Комната продолговатая, в серых тонах. Мы живем в ней втроем - Миша, Сергей и я. Сергею шесть лет, он в своем сером костюме. Миша в халате купальном. Я сначала чувствую только беспредельное счастье. Как чудесно мы живем втроем. Потом понимаю про смерть, что это временное воскрешение. Надолго? Один раз или будет еще? Надо успеть спросить у Миши все, что не успела спросить в жизни. Он старается меня рассмешить, говорит какие-то смешные четырехстишия. Я хочу запомнить, записать. Сергей! Скорей дай бумагу! Он дает все не ту. Наконец, на одной голубой промокашке я начинаю записывать: «Зачем ты шутишь над могилой тупого интригана?» (Это я вижу совершенно ясно.) Я подхожу к нему и говорю: «Если бы ты знал, как я соскучилась по тебе, Мишенька!» - Он смотрит на меня, я вижу его лицо, с жилками, глаза голубые, - он рад до слез. Спрашивает: «А значит тот... тебя не удовлетворяет?..» - «Ффу!» Он доволен. Этот сон я видела в Котельниче числа 20 февраля - под утро.

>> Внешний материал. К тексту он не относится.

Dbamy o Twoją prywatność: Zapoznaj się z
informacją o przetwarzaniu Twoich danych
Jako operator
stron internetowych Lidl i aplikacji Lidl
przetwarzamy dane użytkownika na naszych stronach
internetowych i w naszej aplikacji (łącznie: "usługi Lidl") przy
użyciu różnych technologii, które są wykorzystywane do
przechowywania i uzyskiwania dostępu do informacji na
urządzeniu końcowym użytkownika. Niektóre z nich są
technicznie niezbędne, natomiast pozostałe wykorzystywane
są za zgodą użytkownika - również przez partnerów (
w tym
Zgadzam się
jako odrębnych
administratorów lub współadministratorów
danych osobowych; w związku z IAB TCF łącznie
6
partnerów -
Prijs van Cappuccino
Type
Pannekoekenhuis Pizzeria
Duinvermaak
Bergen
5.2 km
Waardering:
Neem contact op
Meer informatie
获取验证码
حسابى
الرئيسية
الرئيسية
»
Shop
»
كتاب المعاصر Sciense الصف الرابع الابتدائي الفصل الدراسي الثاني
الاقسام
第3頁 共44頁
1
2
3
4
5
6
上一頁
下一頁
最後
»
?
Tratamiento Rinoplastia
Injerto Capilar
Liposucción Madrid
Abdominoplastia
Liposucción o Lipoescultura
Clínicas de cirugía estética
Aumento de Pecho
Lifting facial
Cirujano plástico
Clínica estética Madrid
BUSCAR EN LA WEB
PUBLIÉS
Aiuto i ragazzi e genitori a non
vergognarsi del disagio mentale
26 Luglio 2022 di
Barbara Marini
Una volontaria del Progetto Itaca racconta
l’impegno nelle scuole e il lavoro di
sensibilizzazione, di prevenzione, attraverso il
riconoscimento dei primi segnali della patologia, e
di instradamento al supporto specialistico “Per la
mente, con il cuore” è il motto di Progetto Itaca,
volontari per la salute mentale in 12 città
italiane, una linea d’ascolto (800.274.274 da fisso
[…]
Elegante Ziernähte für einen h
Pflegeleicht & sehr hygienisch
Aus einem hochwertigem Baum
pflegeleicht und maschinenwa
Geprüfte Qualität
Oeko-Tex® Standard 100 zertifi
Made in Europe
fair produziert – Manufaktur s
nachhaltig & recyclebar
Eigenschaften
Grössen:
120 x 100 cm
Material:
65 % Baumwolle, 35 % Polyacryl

Как-то давно, по-моему в ночь на 13 марта (13-го я ехала в Ленинград) такой сон:
Москва, весна, солнце, Замоскворечье. Миша идет рядом со мной, в черном пальто, в шапке. Я понимаю, что он воскрес, и только боюсь, чтобы кто-нибудь из встречных (а все встречают его с каким-то необычайным почетом) не дал ему понять, что он умер. Мы идем к церкви. Я всю дорогу думаю - надолго ли и успеет ли он закончить «Записки покойника»? В церкви мы становимся в дверях. По дороге он был необыкновенно оживлен, весел. Теперь начинается утомление. Все выходят и приветствуют его. И опять - мои страхи. Но он наклоняется ко мне и говорит, что очень устал, надо спешить домой. Мы идем, а жизнь уходит из него с каждым шагом. Я боюсь, что не дойдет. Темнеет, начинает моросить дождь. Жизнь уходит, он желтеет и слабеет на глазах. И наконец валится на рельсы, на какой-то площади, раскинув руки. Темно. Едут автобусы.